Bees are considered one of the most important insects for ecosystem balance and play an active role in pollinating much of the world. There are currently about European bee, or Apis mellifera, is best known for producing honey and wax.
Bees are typically known for their organization and hierarchical cooperation. Each colony is leaded by a queen, the only fertile female securing the reproductive function in the beehive. Males, better known as drones, ensure the continuity of the species, breeding with the queen. The most common bees, the worker bee, ensure the maintenance of the hive, the production of honey and protection of the colony.

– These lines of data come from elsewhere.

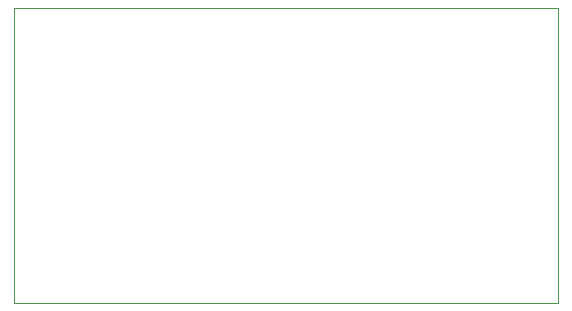
<source format=gbr>
%TF.GenerationSoftware,KiCad,Pcbnew,(6.0.7)*%
%TF.CreationDate,2022-12-22T14:47:10-06:00*%
%TF.ProjectId,Proyecto_1,50726f79-6563-4746-9f5f-312e6b696361,rev?*%
%TF.SameCoordinates,Original*%
%TF.FileFunction,Profile,NP*%
%FSLAX46Y46*%
G04 Gerber Fmt 4.6, Leading zero omitted, Abs format (unit mm)*
G04 Created by KiCad (PCBNEW (6.0.7)) date 2022-12-22 14:47:10*
%MOMM*%
%LPD*%
G01*
G04 APERTURE LIST*
%TA.AperFunction,Profile*%
%ADD10C,0.100000*%
%TD*%
G04 APERTURE END LIST*
D10*
X164000000Y-87000000D02*
X164000000Y-112000000D01*
X118000000Y-87000000D02*
X164000000Y-87000000D01*
X118000000Y-112000000D02*
X118000000Y-87000000D01*
X164000000Y-112000000D02*
X118000000Y-112000000D01*
M02*

</source>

Although small, bees play a major role in the balance of the ecosystem, as about 75% of food crops in the world depend on pollination. These insects involuntarily pollinate the areas around with the pollen they released when flying from flower to flower, thus ensuring the existence of a fair amount of living beings on the planet. Hence the particular need to maintain a symbiotic relationship and respect bee colonies, protecting them from predators that have been there in recent years, such as the Asian wasp (Vespa velutina), a predatory species from Asia that tends to spread all over the world, but also from the use of pesticides and the mass destruction of natural habitats.
In order to reinforce this symbiotic relationship, pesticide use should be reduced, shelter and feeding areas for bees should be created and conservation and protection policies for endangered species should be put in place. Joint work between companies and beekeepers’ associations could be one of the most impactful ways of encouraging bee preservation.
To this end, Navigator established by the end of 2020 a protocol with the National Federation of Beekeepers of Portugal (FNAP), to reconcile forest management with beehive operations, thus ensuring the continuation of a key practice in forest ecosystems, e.g. pollination and its benefits. The Navigator Company assigns FNAP portions of its forest areas free-of-charge so that beekeepers may install apiaries and develop their activity in them.